8 responses

  1. Amy
    October 2, 2007

    My other rule of thumb, you can throw something away if it costs under $5 to replace!


  2. Beverley
    May 8, 2008

    I find it very odd that no-one seems to feel that it matters that Maddie’s feelings about what is undoubtedly her own creation should be so disrespected.

    My husband is of the ‘I will throw it all away when I decide it should’ go school of thought too. I find this most disrespectful, in what way is it right that my decisions on what I own or do not own should be made for me? It puts me in the position of Maddie, a child whose wishes are overridden.

    I agree that children can’t bear the responsibility of making every decision for themselves but when a child has put their heart and soul into something then surely it could be possible to store these things in a neat and tidy way?


  3. Sarah
    May 8, 2008

    Great point. Sometimes it can be hard when others are making the decisions about whether or not we get to keep our things – especially when those things are our treasures.

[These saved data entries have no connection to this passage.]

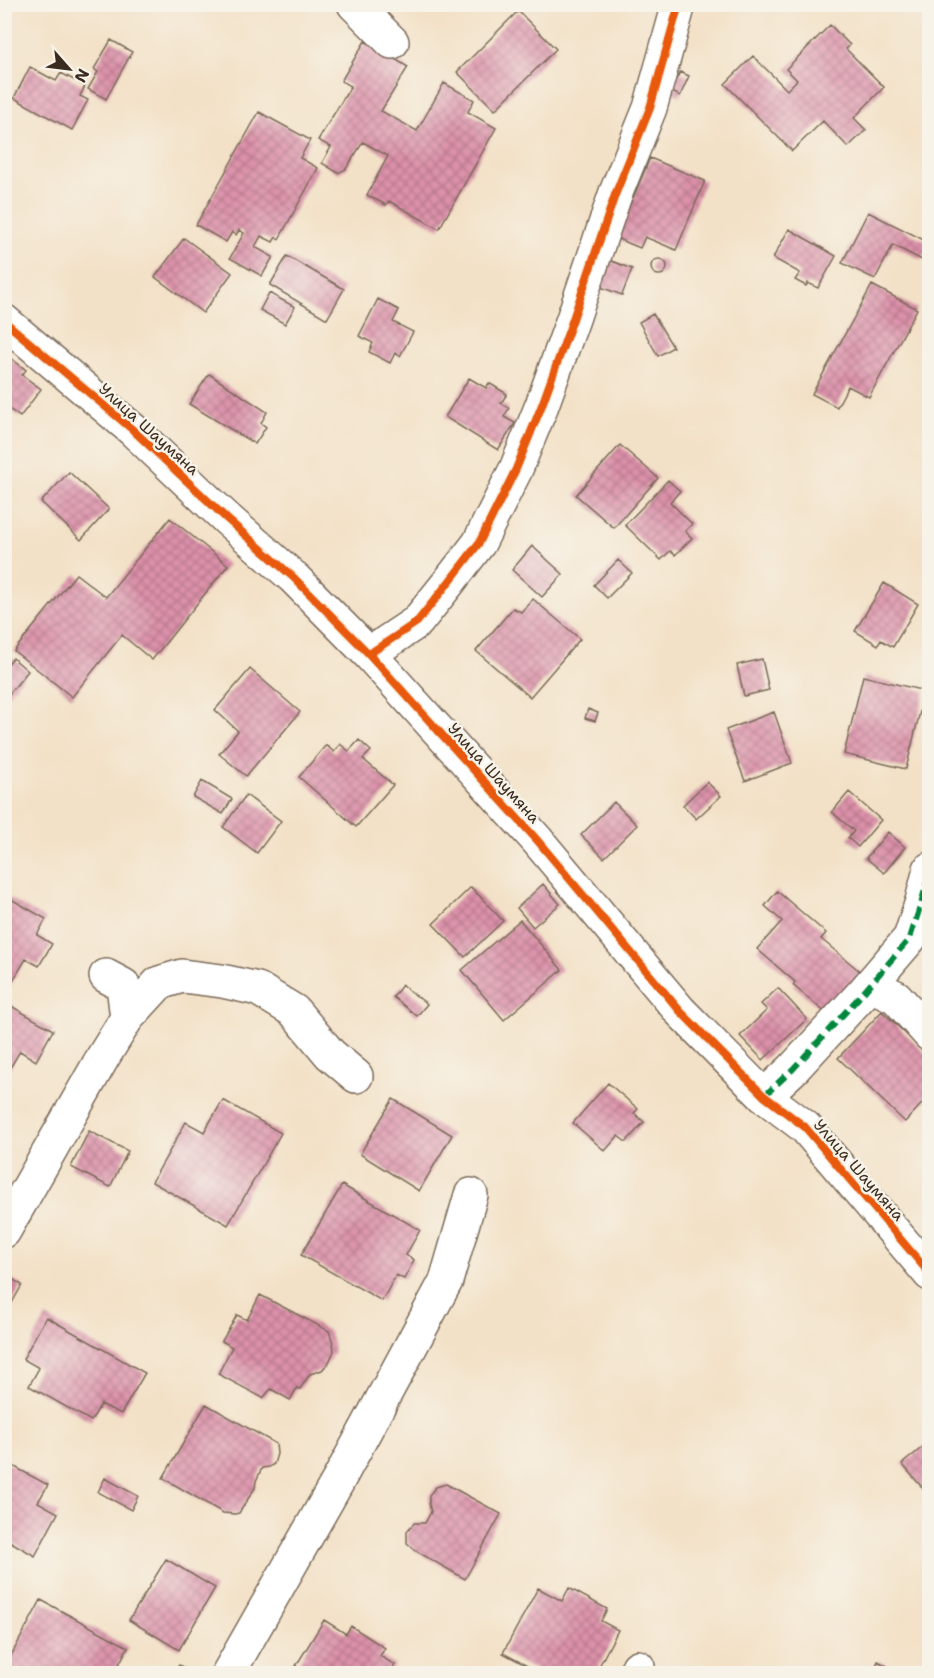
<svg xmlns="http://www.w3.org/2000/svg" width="934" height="1678" font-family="'Shantell Sans',sans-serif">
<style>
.building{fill:url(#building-cross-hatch)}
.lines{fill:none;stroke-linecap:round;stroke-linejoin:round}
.minor-casing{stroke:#7b6a59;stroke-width:36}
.minor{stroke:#fff;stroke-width:33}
.quiet{stroke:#00873e;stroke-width:6;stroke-dasharray:12 6;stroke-linecap:butt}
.cycleway-casing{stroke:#f7f3e8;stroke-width:11}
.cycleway{stroke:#e8590c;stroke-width:8}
.labels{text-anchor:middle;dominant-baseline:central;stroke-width:5;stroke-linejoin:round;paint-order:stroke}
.street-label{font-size:16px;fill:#3b2a1e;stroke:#f7f3e8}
</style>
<defs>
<pattern id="building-cross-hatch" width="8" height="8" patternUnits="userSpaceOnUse" patternTransform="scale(1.5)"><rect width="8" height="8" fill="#dc91aa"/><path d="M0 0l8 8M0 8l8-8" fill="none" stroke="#b4778a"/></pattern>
</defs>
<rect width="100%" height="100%" fill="#f7f3e8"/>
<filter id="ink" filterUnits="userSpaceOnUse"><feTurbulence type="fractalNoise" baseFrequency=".0167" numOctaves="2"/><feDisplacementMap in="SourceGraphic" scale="12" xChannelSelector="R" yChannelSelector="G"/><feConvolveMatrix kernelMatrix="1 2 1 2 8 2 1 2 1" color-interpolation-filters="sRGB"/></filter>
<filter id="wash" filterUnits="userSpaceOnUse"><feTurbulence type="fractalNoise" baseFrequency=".008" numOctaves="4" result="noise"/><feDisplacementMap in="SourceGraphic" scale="24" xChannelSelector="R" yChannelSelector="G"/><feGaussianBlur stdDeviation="1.35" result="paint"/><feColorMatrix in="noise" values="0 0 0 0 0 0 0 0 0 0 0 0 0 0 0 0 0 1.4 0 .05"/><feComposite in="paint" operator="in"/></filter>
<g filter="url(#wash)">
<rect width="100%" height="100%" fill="#f3e1c7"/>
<g id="blocks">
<path class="building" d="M518,11L556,49L495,110L457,72Z
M830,25L850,45L846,49L884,87L854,118L866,130L848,147L823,121L792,151L725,84L753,56L787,90L797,80L786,69Z
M111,40L132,52L106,99L88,89L98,72L94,69Z
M365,41L408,67L381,111L417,131L444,83L474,100L468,112L496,128L439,229L389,201L386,205L367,195L388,156L363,142L346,169L338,173L322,163L331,147L318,140L351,86L341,81Z
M30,67L56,81L61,73L85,86L80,96L88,100L72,130L14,98Z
M680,72L689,76L680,96L670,91Z
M259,112L310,140L300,158L318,168L279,239L276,237L273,242L261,236L255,247L273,257L262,276L230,258L244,233L239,230L236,235L232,232L226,242L196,225Z
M650,158L705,181L676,250L645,237L640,248L616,238Z
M868,212L930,243L922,260L893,245L875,279L842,263Z
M789,229L836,256L818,288L808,283L806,286L795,280L800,273L773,258Z
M184,238L232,273L203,313L155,277Z
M287,256L344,289L327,319L270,285Z
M651 267a8 8 0 1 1 16 0a8 8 0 1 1-16 0Z
M609,260L632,269L622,295L598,286Z
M872,285L917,309L869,397L848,386L837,407L812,394Z
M269,293L295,307L285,324L260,310Z
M378,299L399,310L393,322L413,332L400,356L395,353L390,363L369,352L373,343L359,336Z
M653,314L673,347L658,356L639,322Z
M4,353L26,370L22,375L41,389L20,417L4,405Z
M209,374L267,412L261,423L266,427L255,444L189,404Z
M469,378L486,388L489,383L507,394L501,403L509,408L504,417L515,423L498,450L445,417Z
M620,445L658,478L614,528L576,495Z
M69,472L109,509L81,540L41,502Z
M668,480L680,491L670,502L692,524L685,531L692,538L675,555L670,551L661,560L625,525Z
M170,518L228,565L152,660L122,635L72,697L14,651L76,574L106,597Z
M532,546L563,574L542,597L512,570Z
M618,560L632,573L607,598L594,585Z
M884,583L918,604L893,647L881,640L878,645L855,631Z
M533,599L580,639L530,697L476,651L513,608L521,612Z
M13,658L28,671L4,700V668Z
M762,659L769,690L744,696L737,665Z
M250,669L300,712L246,776L219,754L238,731L215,710Z
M863,676L925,691L906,769L844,754Z
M588,709L598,713L595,721L585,718Z
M774,712L792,763L745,781L726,730Z
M359,740L371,751L363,759L393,785L356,827L299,777L326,745L334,752L340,744L349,751Z
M202,781L232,799L223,814L193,797Z
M707,782L721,796L696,819L683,805Z
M849,792L881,820L858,847L848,838L854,831L832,812Z
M246,795L281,821L257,853L223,827Z
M614,802L637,825L604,858L581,835Z
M888,832L905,847L884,873L866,858Z
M543,884L560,904L533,927L517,908Z
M471,887L503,921L465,957L433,924Z
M777,891L826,933L821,939L862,973L828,1015L793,985L795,982L757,949L782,921L765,906Z
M4,895L46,919L37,935L52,944L39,966L26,959L9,987L4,984Z
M520,920L562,970L504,1020L462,970Z
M402,985L427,1004L417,1016L393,997Z
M778,988L807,1019L763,1060L740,1036L767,1010L761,1004Z
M4,1002L53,1030L36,1061L20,1051L4,1078Z
M882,1011L930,1057V1095L905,1122L838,1058Z
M608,1083L638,1109L634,1113L644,1122L626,1142L618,1136L605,1151L573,1123Z
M393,1099L452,1135L419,1191L360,1154Z
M223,1100L281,1133L228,1225L152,1182L186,1122L204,1132Z
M89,1131L128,1151L110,1187L71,1167Z
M342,1185L420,1230L406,1255L414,1260L404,1279L396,1275L382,1301L301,1255Z
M9,1277L22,1285L4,1317V1286Z
M260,1295L329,1331L333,1343L334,1351L329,1362L322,1370L310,1374L300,1389L297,1388L290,1400L271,1389L263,1398L218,1374L232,1347L222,1341L237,1315L247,1320Z
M46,1317L145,1373L121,1414L101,1404L91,1421L29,1386L39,1368L23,1359Z
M206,1404L276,1444L277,1454L274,1464L269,1467L262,1468L256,1481L255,1488L239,1513L235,1514L223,1513L163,1478Z
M930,1441V1491L927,1493L902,1464Z
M4,1461L48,1485L38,1502L58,1513L35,1556L4,1538Z
M105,1478L138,1496L131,1510L98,1492Z
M446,1484L501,1514L465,1579L416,1551L407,1543V1531L414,1523H425L431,1512L429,1504V1495L436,1487Z
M166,1559L215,1588L179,1650L129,1620Z
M538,1588L562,1601L569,1588L607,1609L601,1621L618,1630L595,1674H542L503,1653Z
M41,1600L128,1647L114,1674H5V1667Z
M324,1620L346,1634L351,1626L385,1648L380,1656L395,1665L390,1674H291Z
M878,1661L901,1674H872Z
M179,1665L193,1674H173Z"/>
</g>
</g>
<g filter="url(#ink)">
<use href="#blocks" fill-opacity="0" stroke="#7b6a59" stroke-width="1.5"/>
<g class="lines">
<defs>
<path id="minor" d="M354,4L392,42
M4,321L133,430L227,519L293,577L369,654L537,840L680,1011L764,1096L805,1127L930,1274
M369,654L417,622L449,582L479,543L516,469L542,405L573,319L615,195L650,108L679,4
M871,985L896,997L930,1035
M127,1018L159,983L182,976L222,981L258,989L294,1011L330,1054L356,1076
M764,1096L793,1069L863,993L910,938L922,901L930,869
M4,1231L103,1057L127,1018L123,985L106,976
M228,1674L338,1481L446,1281L471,1195
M635,1674L638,1667"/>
</defs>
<use href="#minor" class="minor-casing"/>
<use href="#minor" class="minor"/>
<path class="quiet" d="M764,1096L793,1069L863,993L910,938L922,901L930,869"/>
<defs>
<path id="cycleway" d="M4,321L133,430L227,519L293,577L369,654L537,840L680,1011L764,1096L805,1127L930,1274
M369,654L417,622L449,582L479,543L516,469L542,405L573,319L615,195L650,108L679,4"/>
</defs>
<use href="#cycleway" class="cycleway-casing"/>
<use href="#cycleway" class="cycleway"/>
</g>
</g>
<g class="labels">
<g class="street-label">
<text transform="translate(149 429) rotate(42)">Улица Шаумяна</text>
<text transform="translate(494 773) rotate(48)">Улица Шаумяна</text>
<text transform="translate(859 1170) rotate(49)">Улица Шаумяна</text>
</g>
</g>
<rect width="934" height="1678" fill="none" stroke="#f7f3e8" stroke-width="24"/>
<g transform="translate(69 69) rotate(118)" stroke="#f7f3e8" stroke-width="4.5" paint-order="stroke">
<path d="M0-4.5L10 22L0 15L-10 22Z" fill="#3b2a1e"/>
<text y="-9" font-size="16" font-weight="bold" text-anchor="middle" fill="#3b2a1e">N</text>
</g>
</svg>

    Sometimes though we object just because someone else is deciding and not because the thing itself has any value. That’s when we have to learn to let go.

    We value Maddie’s treasures but we also have a responsbility to help her discern what is a treasure and what isn’t. We may be wrong sometimes – it is a difficult balance.


  4. Marge
    June 16, 2008

    A word about children’s art. When they get a little older, like past kindergarten, the amount of art they produce diminishes signficantly. I have four kids, and this is true of all of them. Also, they no longer think their toddler art is as much of a treasure. This is one that a little time can resolve.

    Of course, there are some kids, just like adults, who want to hang onto everything. They need help with making decisions. It helps to tell them they can’t get any more things until they get rid of something.
    You can also let them try to sell the things with a rummage sale, or even to you. It’s really a small amount of money for an adult, and saves time. Another option is to have them clean the space on a weekly or monthly basis. They will get tired of shuffling it around.



  5. Sarah
    June 16, 2008

    Thank you Marge! GREAT ADVICE!


  6. Denise B.
    June 26, 2008

    One thing I’ve found to be helpful is to allow my children a “treasure box” of those items they can’t seem to part with. This is a nice, sturdy, medium sized box with a lid that matches the decor of their room to hold those items they cherish. If something they want to keep doesn’t fit, then it’s up to them to “let go” of the current things in order to make room for new things that are important to them. This has worked nicely in eliminating “stuff” clutter and has also allowed me to show respect for what they enjoy since if it were up to me~it’d be gone! HTH :)


  7. beth clements
    November 28, 2010

    I agree with Beverly and applaud Denise B. Giving children the opportunity to make decisions and develop strategies to take control of their possessions rather than letting them become a burden will benifit them throughout their lives. Abruptly taking things from them and trashing them is disrespectful and can backfire. There are more than a few hoarders that claim such treatment as the impetus to there condition. When it’s time for my kids to downsize I tell them ,for instance, that we only have room for 3 baskets of toys then allow them to decide which toys go or stay. As long as the final objective is met I do not question their choices. Also my kids understand clearly why we need to make these choices and witness me going through the same process of editing my possessions regularly. With 5 people living in a 750 sq. foot apartment it just has to be done!


  8. Viola Thoukydidis
    May 21, 2011

    My father once threw away an open box that contained a Neandertal stone axe I found at a beach. I don´t throw away my children´s stuff, but go with the treasure box method. Everyone in the family has a drawer which is untouchable to the others, without allowance the contains can´t even be seen. Works perfectly!

    What helps me tidying a lot: I got a very beautiful turkish tea tray (they don´t have handles, but are carried by a ring from which the tray is hanging, usually three slightly bended thin pipes). The system keeps everything from dropping, spilling etc. I walk through the house and put everything on that belongs in a different room. If I have much to tidy, I carry a bathroom-tray, bring the stuff to the bath. Next round: kitchen tray, and so on. It is fast and brings stuff to the correct rooms every day.
    Having this beautiful tray helps me doing it because it´s adorable, pretty and fun to do with the pendling tray.